By Andrew Lara
Many Californians became uneasy in 2016 after Governor Jerry Brown imposed a 25 percent water conservation mandate on every household in the Golden State because it was quickly followed by unwelcome water and sewer rate increases.
We were told that, even though we were using a quarter less water in our homes, water suppliers and sewage providers would face insolvency if they couldn’t charge us more for less water because their cost structures were already locked in and couldn’t be cut.
Soon, rates shot up around California by double digits. In some areas, they jumped 30 percent or more than prior to the water conservation mandate. Howls of pain were felt in communities with many renters, those populated with the working poor, and those with high numbers of retirees, fixed-income, disadvantaged and minority residents.
In these communities, the loss of a few tens and twenties every month to pay water and sewer bills meant making some hard choices about where to cut back expenses elsewhere, for shelter, food, medicines and their other necessities.

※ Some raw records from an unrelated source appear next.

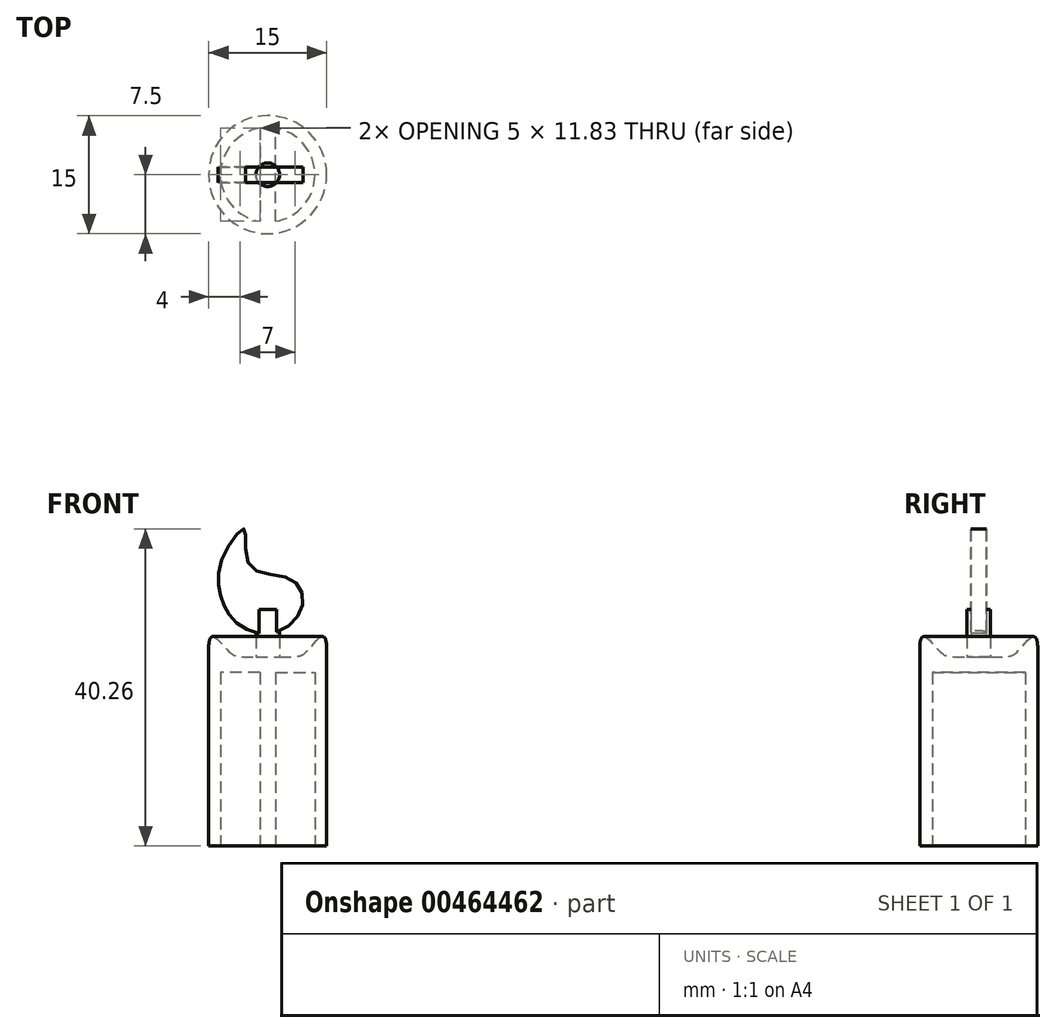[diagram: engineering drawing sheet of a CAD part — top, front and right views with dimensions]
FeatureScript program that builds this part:
annotation { "Feature Type Name" : "Feature", "Feature Type Description" : "" }
export const myFeature = defineFeature(function(context is Context, id is Id, definition is map)
    precondition{}
    {
        {
            var Q0;
            Q0=qCreatedBy(makeId("Front.planeOp"),FACE);
            var sketch = newSketch(context, id + "F0", { "sketchPlane" : qUnion([Q0])});
            skLineSegment(sketch, "E0.bottom", {"start": v(0, 0) * mm, "end": v(7.5, 0) * mm});
            skLineSegment(sketch, "E0.left", {"start": v(0, 0) * mm, "end": v(0, 25) * mm});
            skLineSegment(sketch, "E0.right", {"start": v(7.5, 0) * mm, "end": v(7.5, 25) * mm});
            skLineSegment(sketch, "E1.top", {"start": v(0, 30) * mm, "end": v(1.5, 30) * mm});
            skLineSegment(sketch, "E1.left", {"start": v(0, 25) * mm, "end": v(0, 30) * mm});
            skLineSegment(sketch, "E1.right", {"start": v(1.5, 24) * mm, "end": v(1.5, 30) * mm});
            skLineSegment(sketch, "E2", {"start": v(0, 25) * mm, "end": v(-7.5, 25) * mm, "construction": true});
            skLineSegment(sketch, "E3", {"start": v(0, 25) * mm, "end": v(7.5, 25) * mm, "construction": true});
            skFitSpline(sketch, "E4", {"points": [v(7.5, 25) * mm, v(5.61, 25.43) * mm, v(4.32, 24.23) * mm, v(1.5, 24) * mm], "startDerivative": vector(0, 25.92) * mm, "endDerivative": vector(-15.3, 0) * mm});
            skLineSegment(sketch, "E5", {"start": v(1.5, 24) * mm, "end": v(0, 24) * mm, "construction": true});
            skSolve(sketch);
        }
        {
            var Q0;
            Q0=qSketchRegion(id+"F0",true);
            var Q1;
            Q1=sQuery(id+"F0.wireOp",EDGE,"E0.left");
            revolve(context, id + "F1", {"entities" : qUnion([Q0]), "axis" : qUnion([Q1]), "revolveType" : RevolveType.FULL});
        }
        {
            var Q0;
            Q0=qCreatedBy(makeId("Front.planeOp"),FACE);
            var sketch = newSketch(context, id + "F2", { "sketchPlane" : qUnion([Q0])});
            skFitSpline(sketch, "E6", {"points": [v(0, 26.95) * mm, v(4.2, 29.85) * mm, v(3.18, 33.74) * mm, v(-2.37, 35.72) * mm, v(-2.95, 40.22) * mm, v(-5.8, 36.48) * mm, v(-6, 31.85) * mm, v(-4.4, 28.73) * mm, v(0, 26.95) * mm]});
            skSolve(sketch);
        }
        {
            var Q0;
            Q0=qSketchRegion(id+"F2",true);
            extrude(context, id + "F3", {"entities" : qUnion([Q0]), "operationType" : NewBodyOperationType.ADD, "endBound" : BoundingType.SYMMETRIC, "depth" : 2 * mm});
        }
        {
            var Q0;
            Q0=makeQuery(id+"F1.opRevolve","SWEPT_FACE",FACE,{"disambiguationData":[OSD([sQuery(id+"F0.wireOp",EDGE,"E0.bottom")])]});
            var sketch = newSketch(context, id + "F4", { "sketchPlane" : qUnion([Q0])});
            skArc(sketch, "E7", {"start": v(-1, 5.92) * mm, "mid": v(-6, 0) * mm, "end": v(-1, -5.92) * mm});
            skLineSegment(sketch, "E8", {"start": v(1, 5.92) * mm, "end": v(1, -5.92) * mm});
            skLineSegment(sketch, "E9", {"start": v(1, -5.92) * mm, "end": v(-1, -5.92) * mm, "construction": true});
            skLineSegment(sketch, "E10", {"start": v(-1, -5.92) * mm, "end": v(-1, 5.92) * mm});
            skArc(sketch, "E11.trimOffspring", {"start": v(1, -5.92) * mm, "mid": v(6, 0) * mm, "end": v(1, 5.92) * mm});
            skSolve(sketch);
        }
        {
            var Q0;
            Q0=qSketchRegion(id+"F4",true);
            extrude(context, id + "F5", {"entities" : qUnion([Q0]), "operationType" : NewBodyOperationType.REMOVE, "oppositeDirection" : true, "depth" : 22 * mm});
        }
        {
            var Q0;
            Q0=makeQuery(id+"F1.opRevolve","SWEPT_BODY",BODY,{"disambiguationData":[OSD([sQuery(id+"F0.wireOp",EDGE,"E0.bottom"),sQuery(id+"F0.wireOp",EDGE,"E0.left"),sQuery(id+"F0.wireOp",EDGE,"E0.right"),sQuery(id+"F0.wireOp",EDGE,"E1.top"),sQuery(id+"F0.wireOp",EDGE,"E1.left"),sQuery(id+"F0.wireOp",EDGE,"E1.right"),sQuery(id+"F0.wireOp",EDGE,"E4")])]});
            transform(context, id + "F6", {"entities" : qUnion([Q0]), "transformType" : TransformType.TRANSLATION_3D, "dx" : 0 * mm, "dy" : 0 * mm, "dz" : 0 * mm, "makeCopy" : true});
        }
    });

Then, the drought ended as suddenly as it had begun. Conservation mandates were eventually lifted, but — surprise — our utility bills stayed high. Even though the utilities were again handling more water, they didn’t cut charges back to where they had been before the rate hikes.
In fact, some Californians face even more rate hikes because the water and sewer agencies sought and received permission to increase rates in stages over several years. For many Californians, the drought’s pain will persist long after the rains returned in 2017, and some say they will never go down again.
This is fundamentally unfair. California is blessed with lots of water but is cursed by where it is available. About 75 percent of the rain and snow the state receives in any given year falls in the sparsely populated northern end of California or other states, while two-thirds of its people live in the south.
People who live in the Los Angeles basin or San Diego may drink water that fell to earth as snows on California’s Cascades or Sierras, on the Tehachapis, or as melt water from mountains as far away as Wyoming and Colorado that flowed down the Colorado River.
Massive water capture and aqueduct transport facilities move water from where it originates to where it is needed. Most were designed before 1970. Some are falling apart, as we saw when Oroville Dam’s primary spillway failed catastrophically in 2017.
Everyone needs to know that our state lags far behind the curve in delivering enough water to serve all its population. Many migrated here since 1978, the year the last major dam was built.
That’s why voters regularly see water bonds on their ballots, including Proposition 1 in 2014, Proposition 68 this June and now Proposition 3 in our November general election. Many others water bond measures have passed or failed since 2000, but the work they fund is far from done.
Rather than continue to hike water rates and raise sewer bills to pay for water, sewage and storm-water runoff infrastructure projects, California needs bond measures to spread the costs of its water projects across everyone who benefits from them and allow huge sums to be paid for over time.
The alternative to these bond measures is water so expensive that no one can afford to drink it, let alone bathe in it, wash our clothes or water our yards.
Water may not be the first thing that comes to your mind when you think about how important it is to vote in November, but it should definitely not be your last thought, either.
Andrew Lara is a Director for the Pico Water District.